Rei states its intentions from the very beginning, a title card elucidating the meaning behind “rei”: a kanji character that has no direct meaning in and of itself, yet simultaneously carries many disparate meanings that blur its margins. “Rei” can only find material meaning in relation to another character, in the combination of kanji characters to produce legibility. Certainly, the narrative that unfurls here is indicative of this sentiment: Matsushita Hikari (Takara Suzuki), a stable 30-something company employee, finds another to fill a void she has heretofore occupied with a parade of theatre plays attended in solitude. This other is Mato Utsumi (played by Tanaka), a deaf landscape photographer whose images in the performance playbills attract Matsushita.
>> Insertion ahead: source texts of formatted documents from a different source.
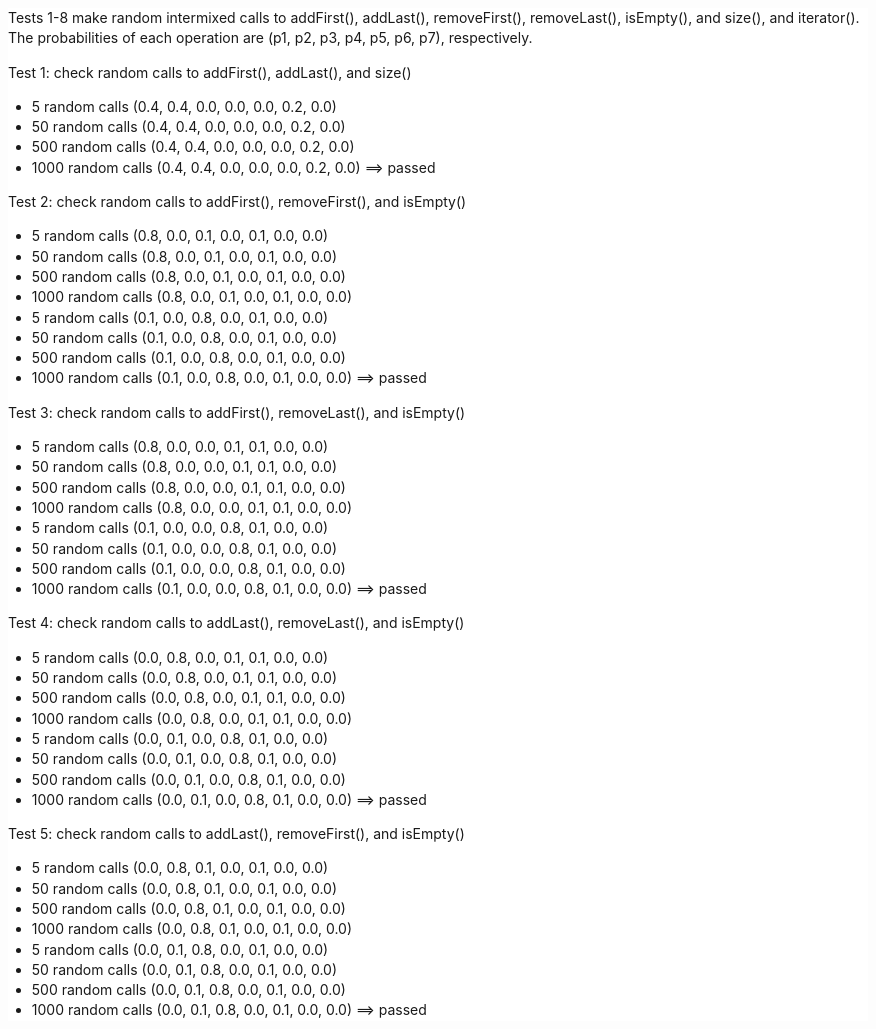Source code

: Tests 1-8 make random intermixed calls to addFirst(), addLast(),
removeFirst(), removeLast(), isEmpty(), and size(), and iterator().
The probabilities of each operation are (p1, p2, p3, p4, p5, p6, p7),
respectively.

Test 1: check random calls to addFirst(), addLast(), and size()
  *    5 random calls (0.4, 0.4, 0.0, 0.0, 0.0, 0.2, 0.0)
  *   50 random calls (0.4, 0.4, 0.0, 0.0, 0.0, 0.2, 0.0)
  *  500 random calls (0.4, 0.4, 0.0, 0.0, 0.0, 0.2, 0.0)
  * 1000 random calls (0.4, 0.4, 0.0, 0.0, 0.0, 0.2, 0.0)
==&gt; passed

Test 2: check random calls to addFirst(), removeFirst(), and isEmpty()
  *    5 random calls (0.8, 0.0, 0.1, 0.0, 0.1, 0.0, 0.0)
  *   50 random calls (0.8, 0.0, 0.1, 0.0, 0.1, 0.0, 0.0)
  *  500 random calls (0.8, 0.0, 0.1, 0.0, 0.1, 0.0, 0.0)
  * 1000 random calls (0.8, 0.0, 0.1, 0.0, 0.1, 0.0, 0.0)
  *    5 random calls (0.1, 0.0, 0.8, 0.0, 0.1, 0.0, 0.0)
  *   50 random calls (0.1, 0.0, 0.8, 0.0, 0.1, 0.0, 0.0)
  *  500 random calls (0.1, 0.0, 0.8, 0.0, 0.1, 0.0, 0.0)
  * 1000 random calls (0.1, 0.0, 0.8, 0.0, 0.1, 0.0, 0.0)
==&gt; passed

Test 3: check random calls to addFirst(), removeLast(), and isEmpty()
  *    5 random calls (0.8, 0.0, 0.0, 0.1, 0.1, 0.0, 0.0)
  *   50 random calls (0.8, 0.0, 0.0, 0.1, 0.1, 0.0, 0.0)
  *  500 random calls (0.8, 0.0, 0.0, 0.1, 0.1, 0.0, 0.0)
  * 1000 random calls (0.8, 0.0, 0.0, 0.1, 0.1, 0.0, 0.0)
  *    5 random calls (0.1, 0.0, 0.0, 0.8, 0.1, 0.0, 0.0)
  *   50 random calls (0.1, 0.0, 0.0, 0.8, 0.1, 0.0, 0.0)
  *  500 random calls (0.1, 0.0, 0.0, 0.8, 0.1, 0.0, 0.0)
  * 1000 random calls (0.1, 0.0, 0.0, 0.8, 0.1, 0.0, 0.0)
==&gt; passed

Test 4: check random calls to addLast(), removeLast(), and isEmpty()
  *    5 random calls (0.0, 0.8, 0.0, 0.1, 0.1, 0.0, 0.0)
  *   50 random calls (0.0, 0.8, 0.0, 0.1, 0.1, 0.0, 0.0)
  *  500 random calls (0.0, 0.8, 0.0, 0.1, 0.1, 0.0, 0.0)
  * 1000 random calls (0.0, 0.8, 0.0, 0.1, 0.1, 0.0, 0.0)
  *    5 random calls (0.0, 0.1, 0.0, 0.8, 0.1, 0.0, 0.0)
  *   50 random calls (0.0, 0.1, 0.0, 0.8, 0.1, 0.0, 0.0)
  *  500 random calls (0.0, 0.1, 0.0, 0.8, 0.1, 0.0, 0.0)
  * 1000 random calls (0.0, 0.1, 0.0, 0.8, 0.1, 0.0, 0.0)
==&gt; passed

Test 5: check random calls to addLast(), removeFirst(), and isEmpty()
  *    5 random calls (0.0, 0.8, 0.1, 0.0, 0.1, 0.0, 0.0)
  *   50 random calls (0.0, 0.8, 0.1, 0.0, 0.1, 0.0, 0.0)
  *  500 random calls (0.0, 0.8, 0.1, 0.0, 0.1, 0.0, 0.0)
  * 1000 random calls (0.0, 0.8, 0.1, 0.0, 0.1, 0.0, 0.0)
  *    5 random calls (0.0, 0.1, 0.8, 0.0, 0.1, 0.0, 0.0)
  *   50 random calls (0.0, 0.1, 0.8, 0.0, 0.1, 0.0, 0.0)
  *  500 random calls (0.0, 0.1, 0.8, 0.0, 0.1, 0.0, 0.0)
  * 1000 random calls (0.0, 0.1, 0.8, 0.0, 0.1, 0.0, 0.0)
==&gt; passed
The two ignite a relationship whose undulations affect not only the monotonous stability of their lives, but of those around them too.
Cheating husbands, repressed homosexuality, the implosive exhaustion of single motherhood, mental and physical breakdowns, the compulsion for violence as an expression of irreconcilable woes — there’s a staggering degree of crisis explored over Rei’s three-hour runtime, and yet these hours don’t feel at all sufficient. Tanaka’s investigation into the recesses of isolation only ever feels veiled, cordoned off to a fringe superficiality that so often confuses need and desire. Dialogue is always centered around dramaturgy, incessantly punctuating the goals of each scene and their place within the larger matrix of relations. All the while, these relations manifest in platitudinous existentialism, pointedly reflexive of the given happenings and disinterested in anything outside of those boundaries. This lack of complexity is not augmented, of course, but underlined by IFFR’s profile of the director, whose bio concludes with: “The displayed intersection between the beauty of nature and the dark side of humanity is a crucial characteristic in Toshihiko’s work.” Such a prescribed binary succinctly describes the dynamics ladder throughout Rei. It would also be irresponsible not to note how the project’s use of disability feels rather condescendingly aestheticizing, its utility appearing to enunciate the dissonance Matsushita feels and therein consistently failing to humanize Mato and his experience with deafness. Tanaka’s debut is a disoriented work, one whose sundry of machinations fails to ever cohere.
Published as part of IFFR 2024 — Dispatch 2.